Thursday, September 10, 2015
Draping a Victorian Bustle: How to Create a Bustle Skirt
Reinactment Bustle Gown? Costume for a Play? or a Steam Punk lady? All must have her bustle. I thought it might be fun to take a look at this layout of a bustle drape from the late 1870's to learn more about how to drape a Victorian bustle.
These illustrations are from a wonderful old magazine of mine dated July 1879, "Peterson's Ladies National Magazine". Within the pages are everything a homemaker could want. This includes a clear illustration showing the mechanics of the then current bustle drapery. That month the magazine featured a bustle with a two panel draped front, and a bustle train in the back. All of this would be fastened at the waistline, and covered with the longer basque bodice 'jacket'. This magazine was the first Victorian object that I owned, purchased at an antique store for a dollar when I was 10. (Needless to say, I soon had it memorized.)
The bustle draft shown in the first slide takes most of the mystery out of bustle arranging. This one is really just a puffy apron worn over the underskirt. It's kind of amazing to think that this illustration might be all that a woman might have had as reference in making her own fashionable costume. Ideally she got some help, and was able to copy an existing bustle that her cousin had tailor made in Boston, rather than reinventing the wheel on her own!

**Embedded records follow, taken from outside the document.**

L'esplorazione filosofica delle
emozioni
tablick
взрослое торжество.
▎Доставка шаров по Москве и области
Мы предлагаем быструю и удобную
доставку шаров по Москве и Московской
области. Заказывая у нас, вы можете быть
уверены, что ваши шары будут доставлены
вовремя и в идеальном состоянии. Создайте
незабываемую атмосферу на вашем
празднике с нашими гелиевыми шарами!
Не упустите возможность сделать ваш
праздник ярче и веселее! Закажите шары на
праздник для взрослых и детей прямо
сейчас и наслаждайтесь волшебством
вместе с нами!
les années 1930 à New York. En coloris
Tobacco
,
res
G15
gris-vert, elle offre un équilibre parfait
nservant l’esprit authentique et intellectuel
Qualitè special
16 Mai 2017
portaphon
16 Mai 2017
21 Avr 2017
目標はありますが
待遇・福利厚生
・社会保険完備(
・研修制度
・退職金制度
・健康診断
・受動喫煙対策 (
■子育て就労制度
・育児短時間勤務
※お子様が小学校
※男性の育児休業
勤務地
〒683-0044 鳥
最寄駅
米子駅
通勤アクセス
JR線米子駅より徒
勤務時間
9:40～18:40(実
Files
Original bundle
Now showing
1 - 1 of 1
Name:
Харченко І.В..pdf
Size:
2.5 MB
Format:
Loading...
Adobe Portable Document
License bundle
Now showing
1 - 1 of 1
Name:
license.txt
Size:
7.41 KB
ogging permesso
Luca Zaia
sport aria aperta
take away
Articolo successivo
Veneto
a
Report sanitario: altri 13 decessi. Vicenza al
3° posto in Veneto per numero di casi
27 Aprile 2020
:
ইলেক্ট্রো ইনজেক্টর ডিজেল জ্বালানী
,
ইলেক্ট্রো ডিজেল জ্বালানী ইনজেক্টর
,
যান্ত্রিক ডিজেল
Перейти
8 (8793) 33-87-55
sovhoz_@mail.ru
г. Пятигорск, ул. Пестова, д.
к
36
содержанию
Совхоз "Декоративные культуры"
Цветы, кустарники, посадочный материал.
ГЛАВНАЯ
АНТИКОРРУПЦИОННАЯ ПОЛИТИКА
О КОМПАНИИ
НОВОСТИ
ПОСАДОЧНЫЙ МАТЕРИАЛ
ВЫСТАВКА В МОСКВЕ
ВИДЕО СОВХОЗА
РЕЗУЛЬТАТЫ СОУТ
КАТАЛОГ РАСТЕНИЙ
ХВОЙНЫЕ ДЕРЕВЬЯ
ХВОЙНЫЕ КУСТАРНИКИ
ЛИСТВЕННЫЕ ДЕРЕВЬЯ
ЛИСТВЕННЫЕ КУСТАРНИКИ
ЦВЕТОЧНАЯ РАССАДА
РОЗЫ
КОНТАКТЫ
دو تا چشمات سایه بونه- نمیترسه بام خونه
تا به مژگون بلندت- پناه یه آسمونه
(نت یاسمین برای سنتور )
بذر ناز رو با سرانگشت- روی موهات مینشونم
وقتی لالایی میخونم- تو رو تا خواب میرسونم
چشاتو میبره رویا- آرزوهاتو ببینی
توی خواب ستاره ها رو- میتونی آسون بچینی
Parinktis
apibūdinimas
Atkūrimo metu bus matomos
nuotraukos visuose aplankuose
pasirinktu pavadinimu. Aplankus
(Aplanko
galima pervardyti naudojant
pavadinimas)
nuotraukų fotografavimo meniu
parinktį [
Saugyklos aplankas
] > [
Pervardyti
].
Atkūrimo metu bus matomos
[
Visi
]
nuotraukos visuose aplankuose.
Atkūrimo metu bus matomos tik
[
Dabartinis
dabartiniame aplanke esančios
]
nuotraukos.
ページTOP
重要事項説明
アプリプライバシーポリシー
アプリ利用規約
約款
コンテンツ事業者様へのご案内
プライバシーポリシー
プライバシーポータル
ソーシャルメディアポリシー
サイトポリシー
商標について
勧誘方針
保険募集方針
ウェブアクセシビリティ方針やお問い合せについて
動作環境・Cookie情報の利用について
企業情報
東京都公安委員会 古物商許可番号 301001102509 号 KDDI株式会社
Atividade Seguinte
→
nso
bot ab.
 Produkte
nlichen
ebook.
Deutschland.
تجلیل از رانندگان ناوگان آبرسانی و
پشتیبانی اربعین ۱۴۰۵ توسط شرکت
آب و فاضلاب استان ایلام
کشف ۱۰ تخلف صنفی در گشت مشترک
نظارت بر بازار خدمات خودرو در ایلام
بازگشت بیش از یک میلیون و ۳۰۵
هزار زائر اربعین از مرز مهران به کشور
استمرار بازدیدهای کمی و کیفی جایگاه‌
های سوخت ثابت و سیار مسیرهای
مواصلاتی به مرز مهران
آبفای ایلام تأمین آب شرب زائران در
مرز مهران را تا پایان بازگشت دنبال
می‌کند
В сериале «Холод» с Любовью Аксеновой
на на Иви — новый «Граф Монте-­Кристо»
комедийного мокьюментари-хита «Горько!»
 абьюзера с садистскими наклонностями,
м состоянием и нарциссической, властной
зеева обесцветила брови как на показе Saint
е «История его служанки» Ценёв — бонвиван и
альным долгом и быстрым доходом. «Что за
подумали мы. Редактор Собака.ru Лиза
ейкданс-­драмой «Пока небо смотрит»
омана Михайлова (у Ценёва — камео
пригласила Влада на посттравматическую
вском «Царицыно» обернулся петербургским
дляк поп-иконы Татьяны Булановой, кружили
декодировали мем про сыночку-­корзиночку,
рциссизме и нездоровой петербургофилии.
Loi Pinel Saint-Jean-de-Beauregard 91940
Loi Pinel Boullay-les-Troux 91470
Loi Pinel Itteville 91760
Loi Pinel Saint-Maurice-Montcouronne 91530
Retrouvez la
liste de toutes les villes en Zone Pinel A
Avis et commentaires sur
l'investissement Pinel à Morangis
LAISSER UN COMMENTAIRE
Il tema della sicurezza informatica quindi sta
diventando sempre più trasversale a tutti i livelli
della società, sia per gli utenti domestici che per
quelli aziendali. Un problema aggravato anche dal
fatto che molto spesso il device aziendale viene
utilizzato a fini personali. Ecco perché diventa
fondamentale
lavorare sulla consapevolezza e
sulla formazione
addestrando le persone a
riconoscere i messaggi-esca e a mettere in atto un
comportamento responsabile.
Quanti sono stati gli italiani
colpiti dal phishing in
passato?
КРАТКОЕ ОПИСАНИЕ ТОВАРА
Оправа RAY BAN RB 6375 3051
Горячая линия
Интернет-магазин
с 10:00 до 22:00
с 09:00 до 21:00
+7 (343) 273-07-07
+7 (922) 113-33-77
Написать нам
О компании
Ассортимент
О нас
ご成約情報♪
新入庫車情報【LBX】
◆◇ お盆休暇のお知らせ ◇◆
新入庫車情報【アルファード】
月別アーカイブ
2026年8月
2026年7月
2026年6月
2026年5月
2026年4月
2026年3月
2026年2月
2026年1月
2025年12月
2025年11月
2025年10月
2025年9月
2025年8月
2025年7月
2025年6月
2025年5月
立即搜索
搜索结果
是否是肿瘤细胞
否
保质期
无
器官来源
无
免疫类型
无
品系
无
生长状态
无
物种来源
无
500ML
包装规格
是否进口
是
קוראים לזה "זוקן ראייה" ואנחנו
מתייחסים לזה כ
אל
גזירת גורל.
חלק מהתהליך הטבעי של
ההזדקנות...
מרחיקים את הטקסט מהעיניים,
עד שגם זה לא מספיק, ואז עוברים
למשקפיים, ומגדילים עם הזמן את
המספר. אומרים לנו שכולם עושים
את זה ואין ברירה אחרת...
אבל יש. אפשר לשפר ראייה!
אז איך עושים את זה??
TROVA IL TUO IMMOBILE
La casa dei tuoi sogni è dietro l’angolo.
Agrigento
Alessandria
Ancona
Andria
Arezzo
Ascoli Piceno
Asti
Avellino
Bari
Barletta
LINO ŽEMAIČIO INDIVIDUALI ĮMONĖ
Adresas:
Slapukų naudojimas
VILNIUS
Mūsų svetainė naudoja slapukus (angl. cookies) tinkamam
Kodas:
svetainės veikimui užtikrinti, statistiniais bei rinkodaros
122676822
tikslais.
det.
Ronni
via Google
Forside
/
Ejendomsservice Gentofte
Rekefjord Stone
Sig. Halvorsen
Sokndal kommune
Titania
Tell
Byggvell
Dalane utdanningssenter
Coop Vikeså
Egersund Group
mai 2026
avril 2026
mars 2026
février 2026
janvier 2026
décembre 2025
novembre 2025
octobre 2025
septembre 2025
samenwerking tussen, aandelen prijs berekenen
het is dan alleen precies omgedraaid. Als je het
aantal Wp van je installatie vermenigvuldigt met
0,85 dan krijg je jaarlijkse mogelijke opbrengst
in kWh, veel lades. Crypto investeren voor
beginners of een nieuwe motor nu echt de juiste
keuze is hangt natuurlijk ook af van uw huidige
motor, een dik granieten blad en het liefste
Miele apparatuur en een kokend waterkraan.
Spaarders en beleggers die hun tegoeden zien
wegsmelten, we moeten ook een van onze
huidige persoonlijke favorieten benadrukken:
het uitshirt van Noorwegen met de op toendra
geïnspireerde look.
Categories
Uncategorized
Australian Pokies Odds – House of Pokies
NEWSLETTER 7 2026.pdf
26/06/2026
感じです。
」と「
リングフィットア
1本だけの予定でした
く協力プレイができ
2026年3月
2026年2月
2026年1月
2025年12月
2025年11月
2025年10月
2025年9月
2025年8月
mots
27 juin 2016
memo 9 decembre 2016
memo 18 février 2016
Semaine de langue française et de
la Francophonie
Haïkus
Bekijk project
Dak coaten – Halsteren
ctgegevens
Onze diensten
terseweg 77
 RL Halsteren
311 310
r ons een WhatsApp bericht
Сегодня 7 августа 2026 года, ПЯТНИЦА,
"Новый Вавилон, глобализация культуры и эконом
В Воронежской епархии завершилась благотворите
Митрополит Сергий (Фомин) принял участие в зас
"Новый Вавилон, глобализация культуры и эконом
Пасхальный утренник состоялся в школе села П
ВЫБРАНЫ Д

One secret to success is knowing that most successful bustles where draped on the bias, so that those front corner 'points' are probably right angles where the selvage and cross grain meet. The bustle pleating was similar to bunting, ruching up the fabric to create the necessary drapery, then sewing it to a waistband that might wrap around the front and fasten somewhere on the side back.
Now that you have seen this, I hope that maybe your Steam Punk skirt won't be quite as difficult to make.